What is Quality of Service?
A former colleague once described Quality of Service as “managed unfairness” during a presentation, and this has stuck with me ever since. There are plenty of technical articles about Quality of Service, but this is a less technical description of the concepts.
Quality of Service (usually abbreviated as QoS) is a series of protocols and steps to identify and label traffic based on importance and urgency at different points in the network so that the network devices can decide how to treat the various types of traffic whenever portions of the network become congested. The simplest option for providing high quality of service for network traffic is to over-provision all elements of the network, but given the bursty, time-bound nature of network traffic, this is not always possible and is not cost-effective.
QoS is complex and, in a congested network, requires a view of end-to-end network requirements and available resources to be sure that your QoS configurations won’t exacerbate any latent issues hiding in your network. Configurations must be consistent or at least complementary throughout the network, and care must be taken to understand how different elements in the network will deal with traffic differently based on their capabilities. Additionally, the nature of important traffic must be understood to deal with it so as not to create additional problems for the applications sending and expecting that traffic. In other words, what will the application do if traffic doesn’t arrive, or if it arrives out of order, or after it is expected to arrive?
It is essential to understand that, for example, certain traffic, like that carrying the audio portion of a phone call, may be crucial, but if the traffic can’t be delivered in the time required, it becomes useless or even problematic. In this case, that traffic should be dropped before reaching its destination, even though it is crucial.
Traffic entering the network is marked based on different possible mechanisms. The marks identify the priority and urgency of the traffic based on the sender, the protocols, how much traffic a sender is currently sending or has already sent, etc. This step occurs whether there is congestion on the network or not.
Signaling communicates these marks to other devices on the network. Downstream devices may be configured to trust the markings they receive, may perform their own analysis and marking, and may translate the markings they receive into different markings. Again, this step occurs whether there is congestion or not.
Queuing may occur as traffic enters or leaves a network device and is intended to use the markings assigned to traffic to sort into different queues based on the various combinations of importance and urgency. There are varying degrees of support for queuing in the myriad of traffic-passing elements in the network. Switches may or may not have support for queues. If they do, they may support different quantities of queues or have different amounts of memory allocated to those queues, which defines how much traffic can be held in a queue. When traffic will not fit into a queue on a switch, that traffic will have to be dropped; options may be available to define when that determination is made and on what traffic characteristics.
If our network is congested, this is the time when some latency-sensitive traffic may be dropped sooner than other traffic, as in the example given above. Otherwise, in most configurations, the lowest priority traffic will start dropping.
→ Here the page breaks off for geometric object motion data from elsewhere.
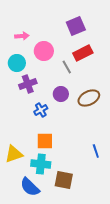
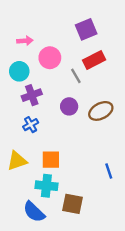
blue cross: (41, 110) -> (31, 125), moved
yellow triangle: (14, 154) -> (17, 161), moved

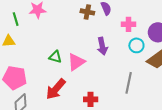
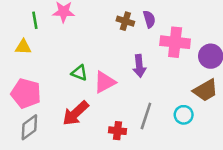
pink cross: (128, 24) -> (175, 42), size x1.6
cyan circle: (136, 45) -> (184, 115), moved
gray line: (129, 83) -> (146, 116), moved

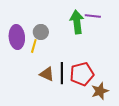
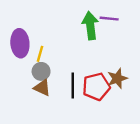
gray circle: (41, 32) -> (41, 71), moved
brown triangle: (47, 74) -> (42, 88), moved
brown star: (100, 91) -> (117, 78), moved

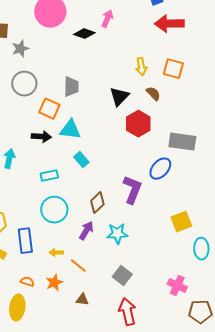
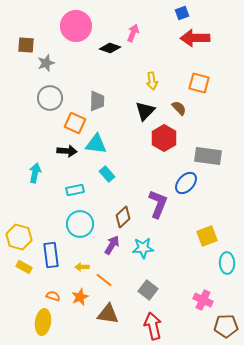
yellow arrow: (141, 67) -> (152, 81), moved
brown triangle: (82, 300) -> (108, 314), size x1.6

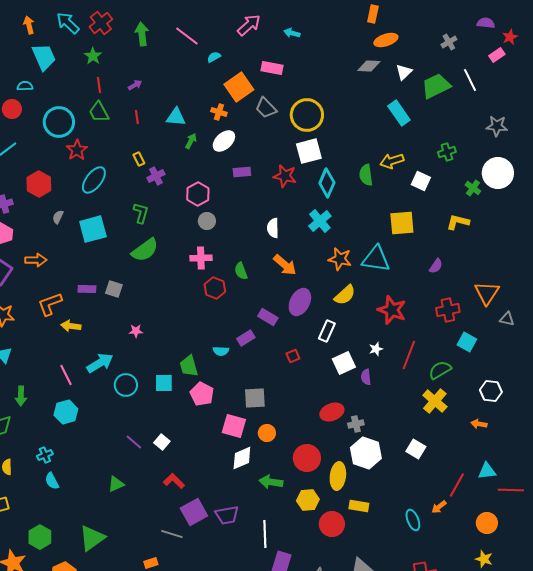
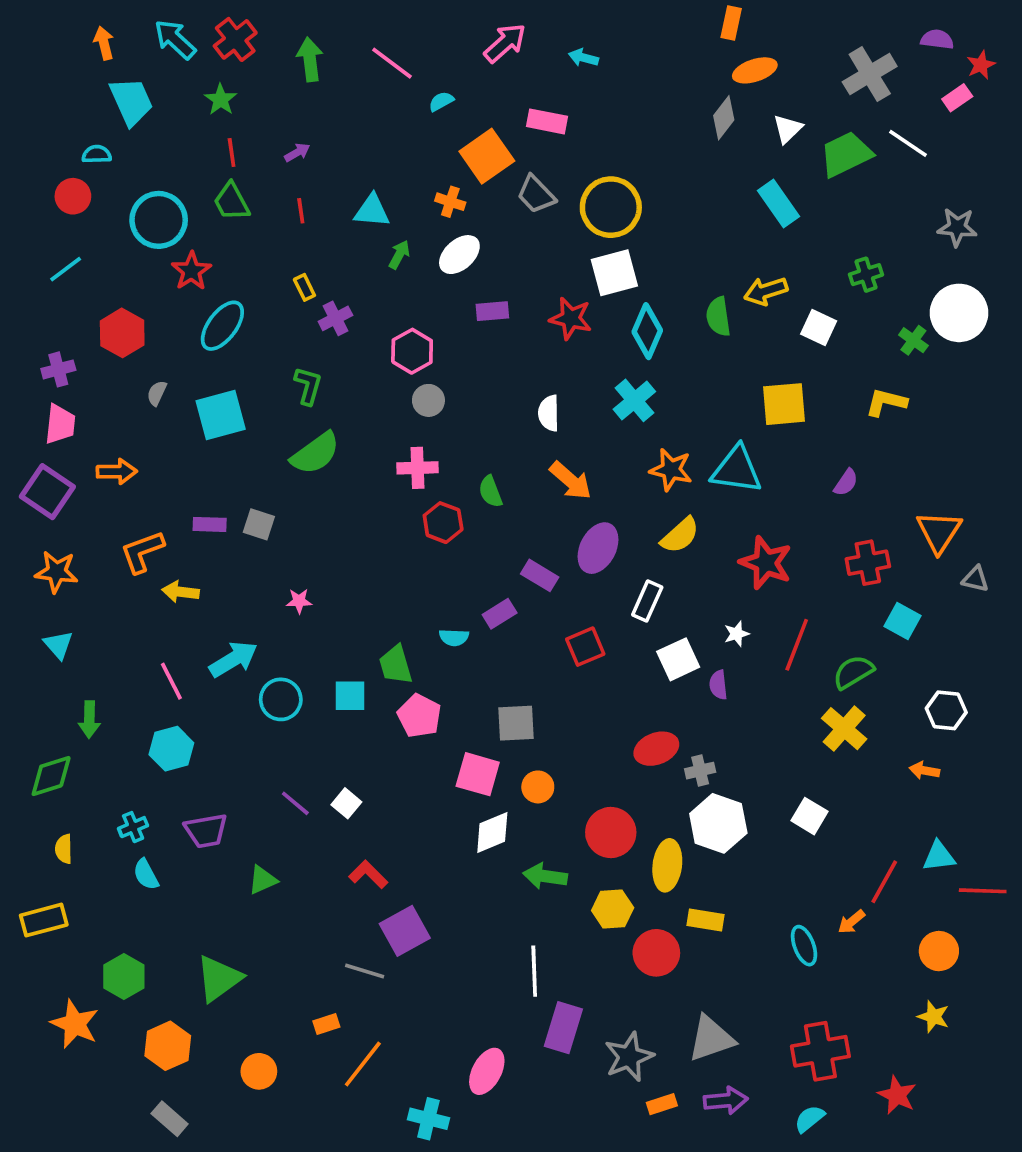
gray cross: (449, 42) -> (870, 74), size x1.8
gray diamond: (369, 66) -> (724, 118), turned -55
white line: (470, 80) -> (908, 143), turned -30
red square: (293, 356) -> (585, 647), size x1.5
purple trapezoid: (227, 515) -> (206, 831), moved

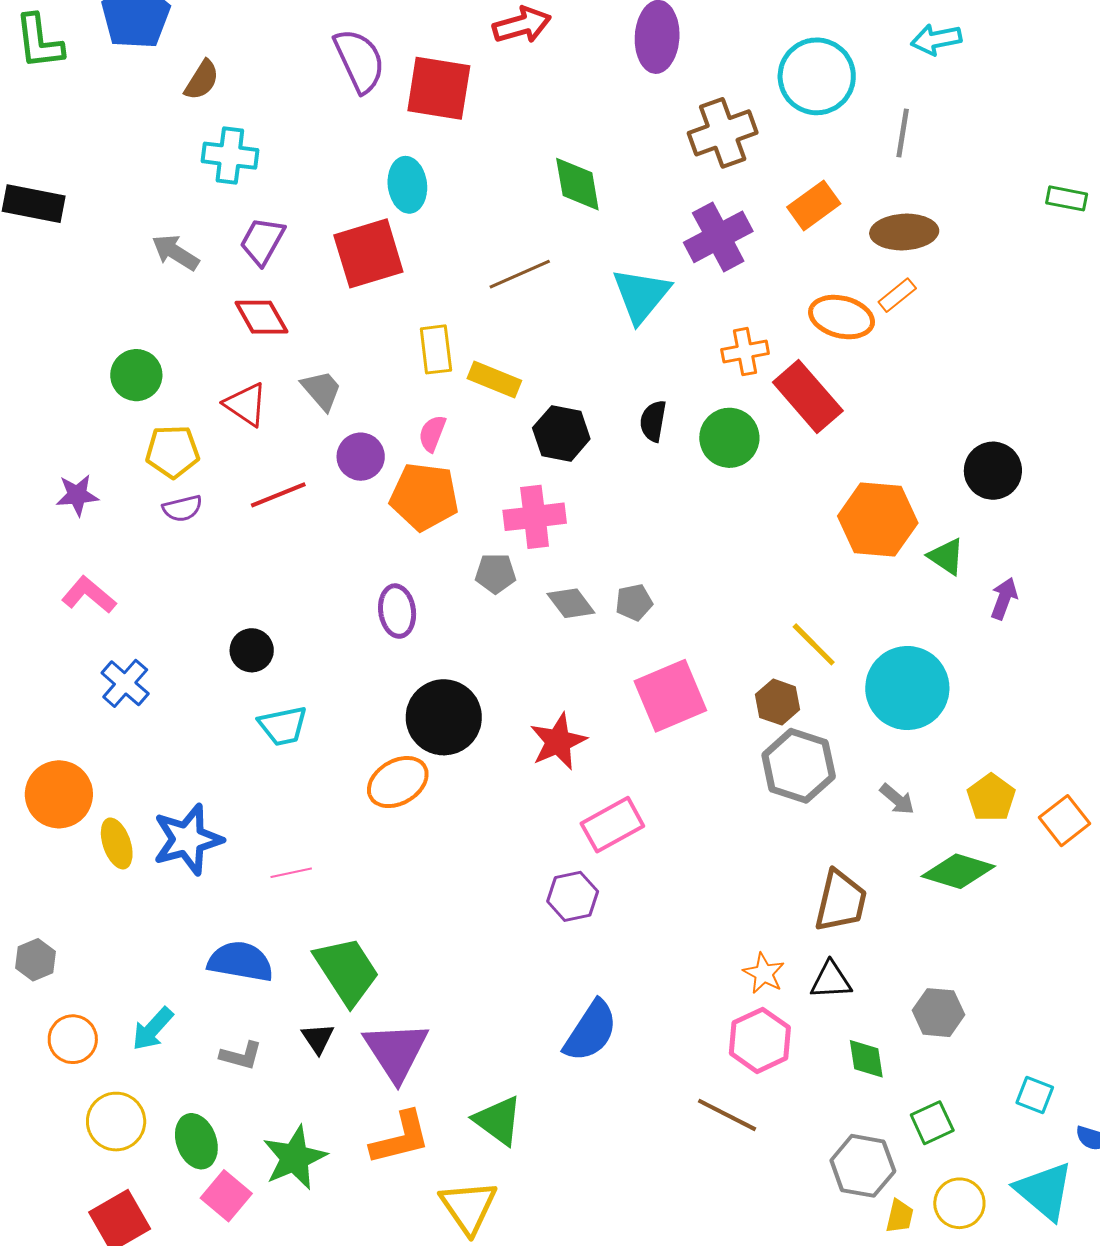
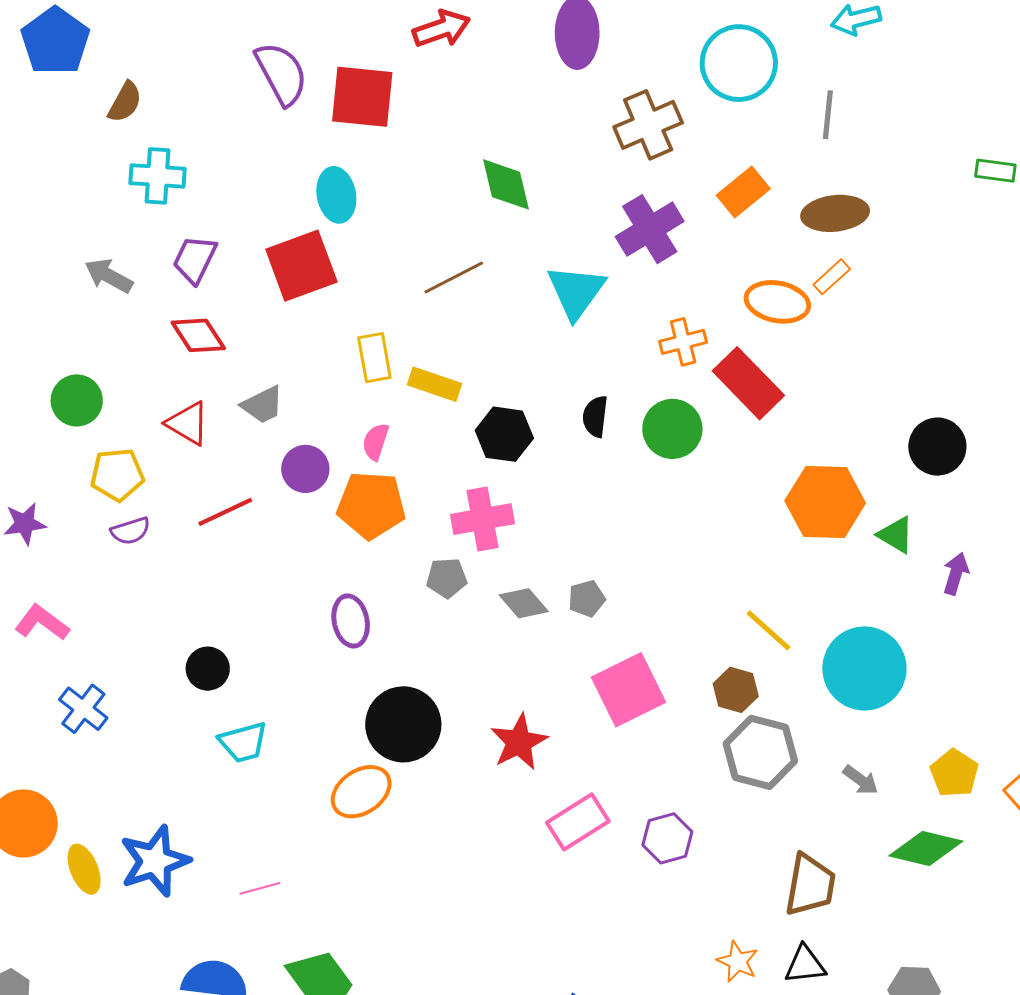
gray trapezoid: (322, 390) -> (263, 405), turned 108
purple hexagon: (573, 896) -> (667, 838), moved

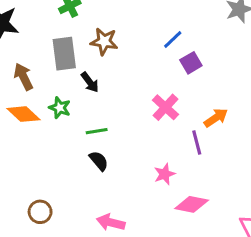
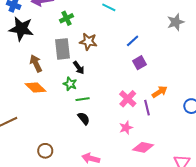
purple square: (191, 63) -> (139, 63), moved
pink cross: (165, 107) -> (128, 99), moved
green star: (60, 108) -> (70, 84), moved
This is the step where unfairness appears. Dropping of traffic will occur only when traffic exceeds what can be handled in the various queues.
Since queuing uses processor and memory resources, there are network devices that can mark traffic but don’t support queuing; they are only marking traffic for these marks to be consumed by other devices in the network.
Shaping traffic for transmission across an interface is where the sending switch ensures that the traffic it sends across a connection best matches the priorities configured and attempts to send as much of the prioritized traffic as possible. In this step, traffic is taken from the queues based on priority and available bandwidth and transmitted to the far end of the connection. Unfairness again appears as traffic may be dropped instead of being transmitted based on configured requirements.
There are options for how traffic should be taken from the queues. Depending on the criticality, it might be necessary to send all of the highest priority traffic even if that means that no other traffic will be sent until the congestion ends, which will make congestion worse as devices retransmit the dropped packets. Usually, you will want to configure limits for how much traffic from each queue will be sent before sending traffic from a different queue.
All of these steps may happen on each network device that traffic passes through before reaching its destination. I have seen networks where the QoS configurations on different devices are working against one another, at the very least having suboptimal effects because one switch is undoing the changes that the previous switch just made for no reason other than the QoS design not being aligned end-to-end.
QoS is a very powerful tool to determine how your network will perform in a congested state, and if designed and implemented properly, can allow you to lower bandwidth costs because your network can survive short periods of congestion. But properly designing and implementing QoS requires an understanding of your traffic and your networking equipment.